To-do item
Locate each line in the records that contains the string "from" and copy those lines. Treat the match as case-sensitive.

Records to process

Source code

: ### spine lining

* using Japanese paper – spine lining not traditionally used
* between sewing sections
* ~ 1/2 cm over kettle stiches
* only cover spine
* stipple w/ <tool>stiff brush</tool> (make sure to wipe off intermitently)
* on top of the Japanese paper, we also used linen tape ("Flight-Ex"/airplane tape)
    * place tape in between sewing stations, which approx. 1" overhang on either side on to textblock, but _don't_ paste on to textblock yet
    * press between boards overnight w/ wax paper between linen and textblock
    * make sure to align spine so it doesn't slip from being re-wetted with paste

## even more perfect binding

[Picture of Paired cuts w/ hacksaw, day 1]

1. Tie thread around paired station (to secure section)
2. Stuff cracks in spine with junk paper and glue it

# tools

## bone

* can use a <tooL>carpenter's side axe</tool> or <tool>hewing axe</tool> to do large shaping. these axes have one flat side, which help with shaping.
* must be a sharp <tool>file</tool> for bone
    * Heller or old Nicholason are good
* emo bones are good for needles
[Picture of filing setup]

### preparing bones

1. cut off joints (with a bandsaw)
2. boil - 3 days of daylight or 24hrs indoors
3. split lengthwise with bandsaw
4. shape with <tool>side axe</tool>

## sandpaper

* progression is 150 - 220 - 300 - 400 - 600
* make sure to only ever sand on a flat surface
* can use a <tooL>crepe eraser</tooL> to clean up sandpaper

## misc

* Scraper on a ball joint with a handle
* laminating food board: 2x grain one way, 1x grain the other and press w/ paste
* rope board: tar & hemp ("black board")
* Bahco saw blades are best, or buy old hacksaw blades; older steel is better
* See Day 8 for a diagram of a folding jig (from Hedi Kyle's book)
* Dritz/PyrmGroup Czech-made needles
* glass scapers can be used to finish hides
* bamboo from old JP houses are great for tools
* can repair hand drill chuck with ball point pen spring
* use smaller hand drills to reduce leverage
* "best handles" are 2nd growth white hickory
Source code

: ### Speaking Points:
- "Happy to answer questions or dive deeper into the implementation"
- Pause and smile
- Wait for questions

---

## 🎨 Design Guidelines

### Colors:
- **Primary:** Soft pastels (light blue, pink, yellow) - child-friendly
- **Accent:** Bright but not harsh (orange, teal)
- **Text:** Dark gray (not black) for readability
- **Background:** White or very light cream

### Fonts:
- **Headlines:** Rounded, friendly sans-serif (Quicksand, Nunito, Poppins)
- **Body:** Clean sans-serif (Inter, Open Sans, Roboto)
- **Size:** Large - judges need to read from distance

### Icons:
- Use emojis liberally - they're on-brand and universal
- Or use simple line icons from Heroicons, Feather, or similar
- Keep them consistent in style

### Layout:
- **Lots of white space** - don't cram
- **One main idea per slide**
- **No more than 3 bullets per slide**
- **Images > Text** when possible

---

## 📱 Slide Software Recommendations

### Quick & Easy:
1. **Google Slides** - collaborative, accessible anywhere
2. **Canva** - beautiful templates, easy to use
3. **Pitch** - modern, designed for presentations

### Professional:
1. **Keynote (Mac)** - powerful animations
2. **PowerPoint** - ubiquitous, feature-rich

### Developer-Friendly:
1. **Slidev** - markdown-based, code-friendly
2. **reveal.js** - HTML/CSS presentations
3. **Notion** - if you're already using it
...
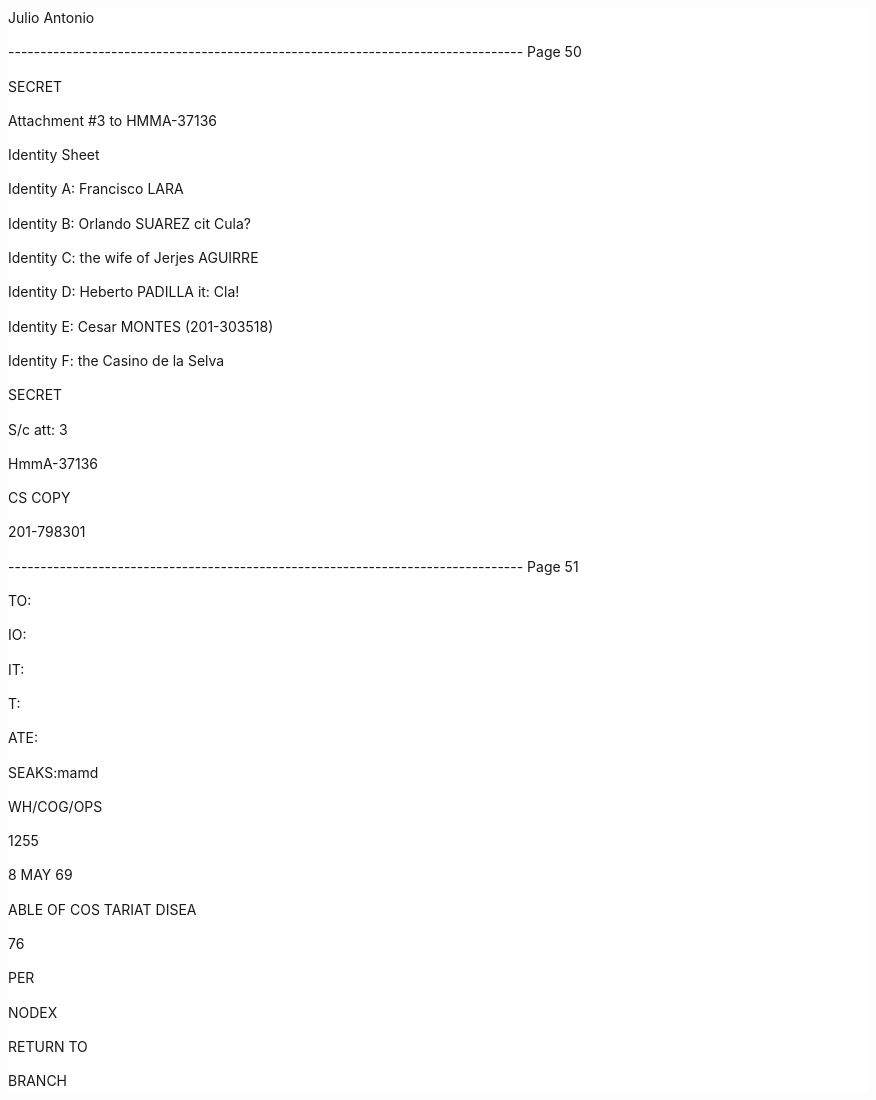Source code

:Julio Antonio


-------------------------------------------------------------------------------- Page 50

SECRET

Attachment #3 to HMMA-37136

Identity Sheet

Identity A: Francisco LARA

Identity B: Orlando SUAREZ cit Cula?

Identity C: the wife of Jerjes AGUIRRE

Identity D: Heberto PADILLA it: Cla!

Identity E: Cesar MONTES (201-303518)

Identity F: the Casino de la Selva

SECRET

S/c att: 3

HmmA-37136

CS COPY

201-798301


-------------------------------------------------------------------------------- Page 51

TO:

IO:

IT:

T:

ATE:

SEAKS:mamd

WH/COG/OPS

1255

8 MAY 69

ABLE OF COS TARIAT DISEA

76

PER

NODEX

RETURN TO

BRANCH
---
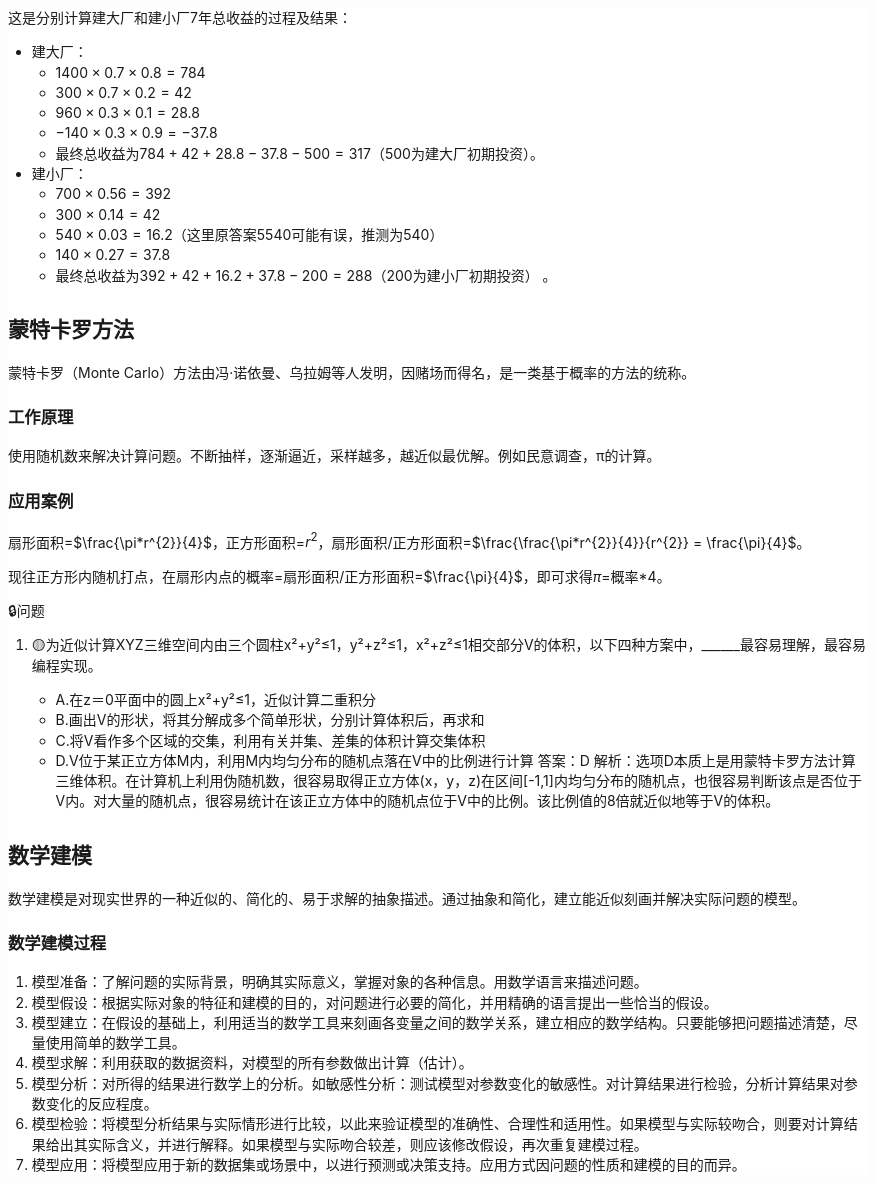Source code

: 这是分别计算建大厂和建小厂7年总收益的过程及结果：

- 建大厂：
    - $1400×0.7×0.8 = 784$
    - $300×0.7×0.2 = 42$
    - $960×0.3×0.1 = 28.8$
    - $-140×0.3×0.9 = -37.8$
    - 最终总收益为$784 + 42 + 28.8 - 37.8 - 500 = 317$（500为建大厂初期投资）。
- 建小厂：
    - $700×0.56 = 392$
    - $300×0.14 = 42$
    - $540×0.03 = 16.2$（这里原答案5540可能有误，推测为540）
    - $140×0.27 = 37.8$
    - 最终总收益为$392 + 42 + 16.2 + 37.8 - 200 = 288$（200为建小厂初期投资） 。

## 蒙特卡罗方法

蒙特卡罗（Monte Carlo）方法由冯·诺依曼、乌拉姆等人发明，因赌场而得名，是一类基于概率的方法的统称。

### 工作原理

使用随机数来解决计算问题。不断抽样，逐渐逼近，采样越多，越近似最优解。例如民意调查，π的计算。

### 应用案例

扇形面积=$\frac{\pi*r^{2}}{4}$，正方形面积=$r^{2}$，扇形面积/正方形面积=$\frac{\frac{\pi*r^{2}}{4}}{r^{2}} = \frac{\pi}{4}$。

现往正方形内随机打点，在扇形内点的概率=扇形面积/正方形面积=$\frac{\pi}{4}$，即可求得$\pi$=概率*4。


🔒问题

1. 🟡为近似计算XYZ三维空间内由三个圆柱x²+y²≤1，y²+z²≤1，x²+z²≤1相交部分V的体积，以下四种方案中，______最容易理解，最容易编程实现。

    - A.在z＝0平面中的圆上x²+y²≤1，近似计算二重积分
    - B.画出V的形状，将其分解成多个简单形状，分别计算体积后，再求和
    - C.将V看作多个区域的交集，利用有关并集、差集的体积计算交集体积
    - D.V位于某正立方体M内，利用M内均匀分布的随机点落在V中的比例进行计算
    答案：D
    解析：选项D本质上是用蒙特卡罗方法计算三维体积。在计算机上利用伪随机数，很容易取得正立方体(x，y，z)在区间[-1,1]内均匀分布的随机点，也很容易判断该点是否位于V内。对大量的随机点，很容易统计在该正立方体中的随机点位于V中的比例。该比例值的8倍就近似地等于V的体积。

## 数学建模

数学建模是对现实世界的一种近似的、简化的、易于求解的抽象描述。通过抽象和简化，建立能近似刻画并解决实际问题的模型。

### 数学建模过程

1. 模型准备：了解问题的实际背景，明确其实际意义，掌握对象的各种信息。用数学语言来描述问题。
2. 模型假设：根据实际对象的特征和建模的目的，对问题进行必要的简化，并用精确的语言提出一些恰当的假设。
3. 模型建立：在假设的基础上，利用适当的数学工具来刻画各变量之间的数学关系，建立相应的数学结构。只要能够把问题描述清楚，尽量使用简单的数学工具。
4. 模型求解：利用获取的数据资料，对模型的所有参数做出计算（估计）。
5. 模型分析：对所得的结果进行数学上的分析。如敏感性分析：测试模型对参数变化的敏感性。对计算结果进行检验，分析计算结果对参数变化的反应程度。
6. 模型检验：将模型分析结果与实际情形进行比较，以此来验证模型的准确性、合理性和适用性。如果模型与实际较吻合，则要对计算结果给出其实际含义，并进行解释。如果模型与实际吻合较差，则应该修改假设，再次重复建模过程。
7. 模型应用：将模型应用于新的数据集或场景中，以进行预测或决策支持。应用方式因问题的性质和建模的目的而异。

Solution
    * make sure to align spine so it doesn't slip from being re-wetted with paste
* See Day 8 for a diagram of a folding jig (from Hedi Kyle's book)
* bamboo from old JP houses are great for tools
- **Size:** Large - judges need to read from distance
- Or use simple line icons from Heroicons, Feather, or similar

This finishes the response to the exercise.